The first step is to identify it as such. Nowadays, most email clients automatically send unsolicited and suspicious messages to the Spam folder, but if one does sneak into your inbox, you need to identify it yourself. Carefully examine the text of the email for spelling and grammar mistakes, check the sender address, and ask yourself a few questions:

1. Is it relevant to me?
2. Why has a millionaire uncle I’ve never heard of suddenly got in touch?
3. Where did they get my email address?
4. Why should I pay to receive the money?

By answering these four questions honestly, you’ll know whether the email in front of you is spam or not.
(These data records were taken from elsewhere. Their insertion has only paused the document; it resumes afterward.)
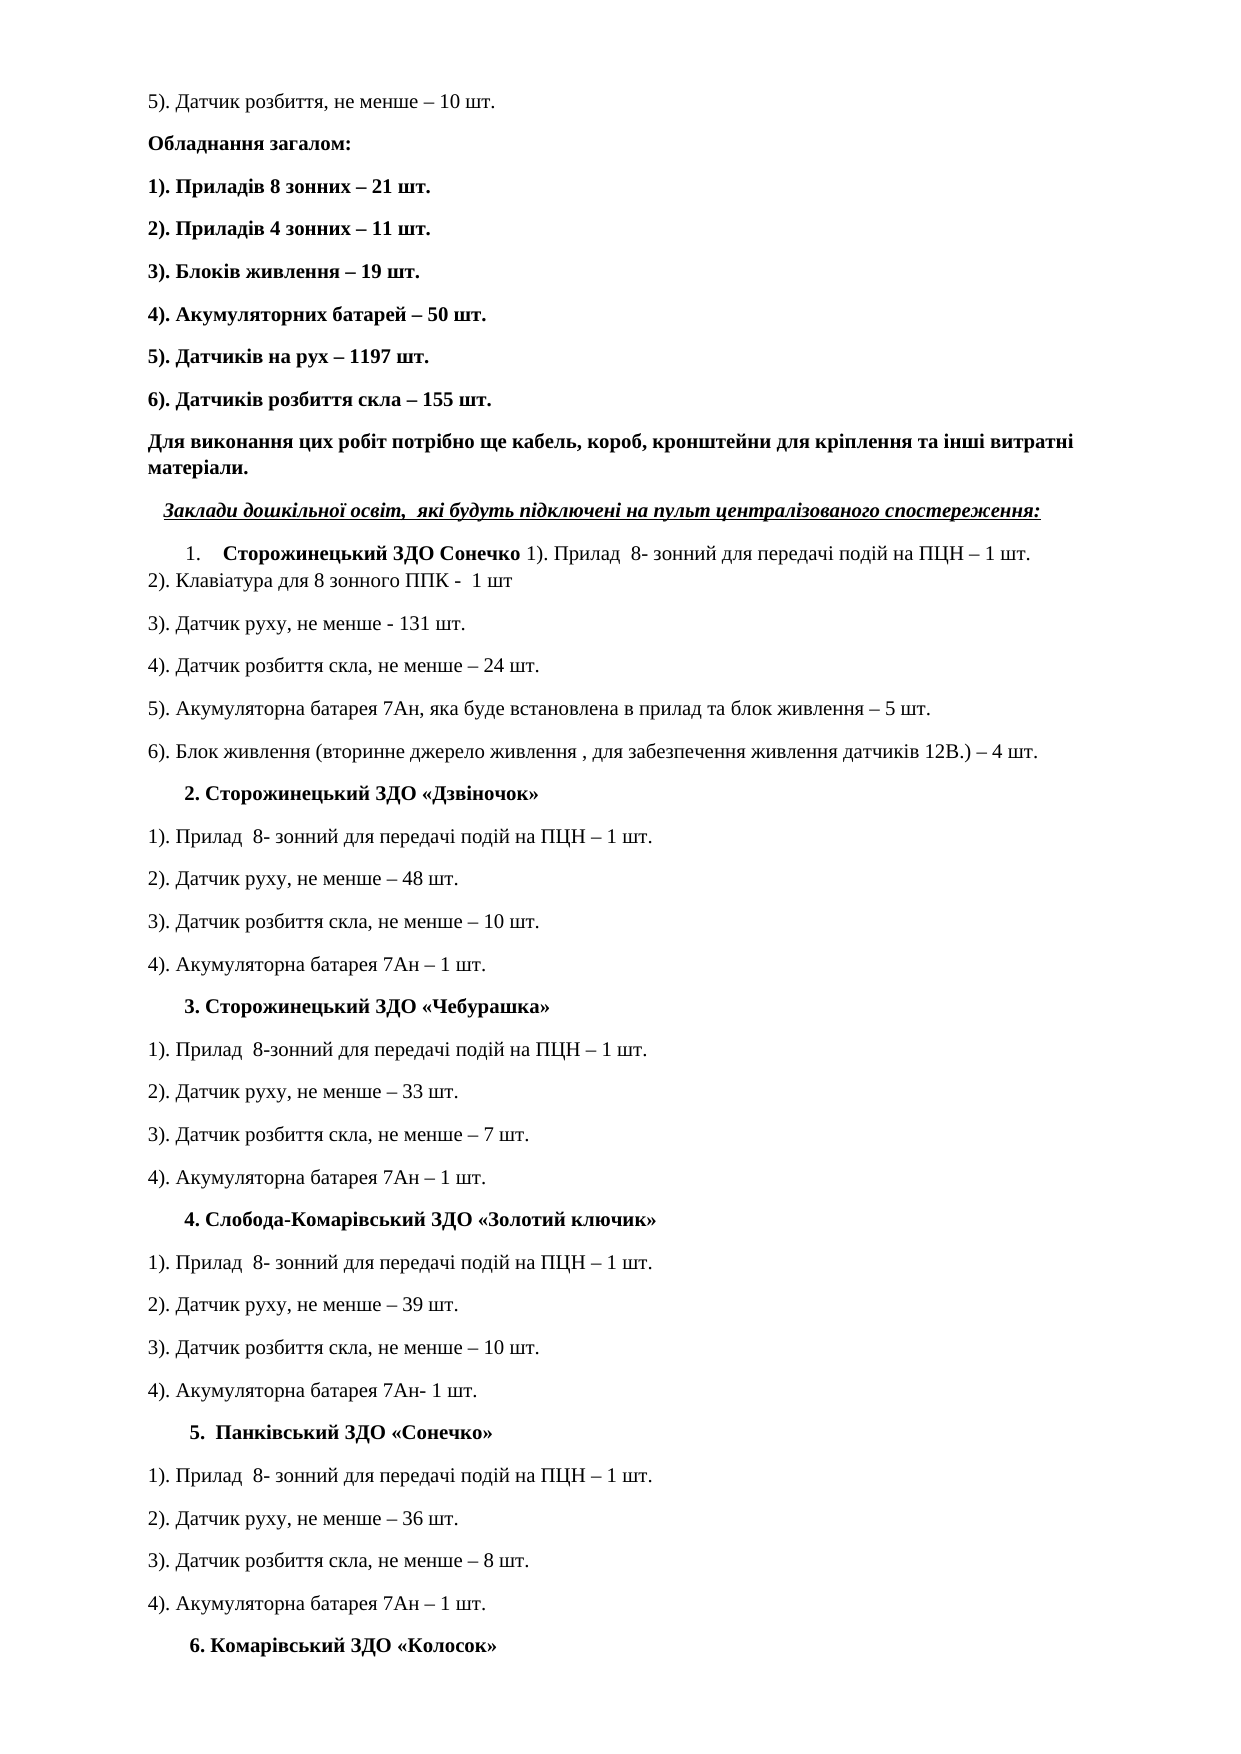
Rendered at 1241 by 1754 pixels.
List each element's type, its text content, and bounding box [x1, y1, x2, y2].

text Обладнання загалом: [148, 131, 1152, 155]
text 4. Слобода-Комарівський ЗДО «Золотий ключик» [148, 1207, 1152, 1231]
text 3). Датчик розбиття скла, не менше – 7 шт. [148, 1122, 1152, 1146]
text 4). Акумуляторна батарея 7Ан – 1 шт. [148, 952, 1152, 976]
text 5). Акумуляторна батарея 7Ан, яка буде встановлена в прилад та блок живлення – 5 шт. [148, 696, 1152, 720]
text 5). Датчик розбиття, не менше – 10 шт. [148, 88, 1152, 113]
text 4). Акумуляторна батарея 7Ан- 1 шт. [148, 1378, 1152, 1402]
text 2. Сторожинецький ЗДО «Дзвіночок» [148, 781, 1152, 805]
text 4). Акумуляторна батарея 7Ан – 1 шт. [148, 1591, 1152, 1615]
text 4). Акумуляторних батарей – 50 шт. [148, 302, 1152, 326]
list Сторожинецький ЗДО Сонечко 1). Прилад 8- зонний для передачі подій на ПЦН – 1 шт. [185, 541, 1152, 564]
text 1). Приладів 8 зонних – 21 шт. [148, 174, 1152, 198]
text 3). Датчик руху, не менше - 131 шт. [148, 611, 1152, 635]
text 2). Клавіатура для 8 зонного ППК - 1 шт [148, 568, 1152, 592]
text 6). Блок живлення (вторинне джерело живлення , для забезпечення живлення датчиків 12В.) – 4 шт. [148, 738, 1152, 763]
text 5. Панківський ЗДО «Сонечко» [148, 1420, 1152, 1444]
text 1). Прилад 8- зонний для передачі подій на ПЦН – 1 шт. [148, 824, 1152, 848]
text 2). Датчик руху, не менше – 33 шт. [148, 1079, 1152, 1103]
text 2). Датчик руху, не менше – 36 шт. [148, 1505, 1152, 1529]
text Для виконання цих робіт потрібно ще кабель, короб, кронштейни для кріплення та інші витратні матеріали. [148, 429, 1152, 479]
text 1). Прилад 8-зонний для передачі подій на ПЦН – 1 шт. [148, 1037, 1152, 1061]
text 2). Датчик руху, не менше – 48 шт. [148, 866, 1152, 890]
text 2). Приладів 4 зонних – 11 шт. [148, 216, 1152, 240]
text 4). Датчик розбиття скла, не менше – 24 шт. [148, 653, 1152, 677]
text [148, 1463, 1152, 1487]
text 3). Датчик розбиття скла, не менше – 8 шт. [148, 1548, 1152, 1572]
text 3). Блоків живлення – 19 шт. [148, 259, 1152, 283]
text 3). Датчик розбиття скла, не менше – 10 шт. [148, 1335, 1152, 1359]
text 1). Прилад 8- зонний для передачі подій на ПЦН – 1 шт. [148, 1250, 1152, 1274]
text Заклади дошкільної освіт, які будуть підключені на пульт централізованого спостереження: [148, 498, 1152, 522]
text 3). Датчик розбиття скла, не менше – 10 шт. [148, 909, 1152, 933]
text 5). Датчиків на рух – 1197 шт. [148, 344, 1152, 368]
text 6. Комарівський ЗДО «Колосок» [148, 1633, 1152, 1657]
text 2). Датчик руху, не менше – 39 шт. [148, 1292, 1152, 1316]
text 4). Акумуляторна батарея 7Ан – 1 шт. [148, 1164, 1152, 1189]
text 6). Датчиків розбиття скла – 155 шт. [148, 387, 1152, 411]
text 3. Сторожинецький ЗДО «Чебурашка» [148, 994, 1152, 1018]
Here are our tips to reduce the amount of spam in your inbox:

• Don’t respond. Even if the sender wants to give you a million bucks, buy you a new smartphone, or help you get back something stolen.
• Don’t disclose personal information. Threat actors can scrape your name, phone number, and email address from a social network where you’ve kindly provided them yourself.
• Don’t follow suspicious links. It’s quite easy to distinguish real links from fake ones: our Passwords 101: don’t enter your passwords just anywhere they’re asked for post explains how. Easier still is to install reliable protection on all your devices: Kaspersky Premium automatically blocks redirects to malicious sites — keeping you safe.
• Don’t enter your data. If you impulsively followed a link in an email, or responded to the sender in some way, and now you’re having doubts, don’t under any circumstances enter personal or payment information. A request for such data is the same as hanging out a red flag saying “We are scammers!”
• Report fraud. Here are the instructions on how to report spam in Google Mail, and how to filter messages on Apple devices.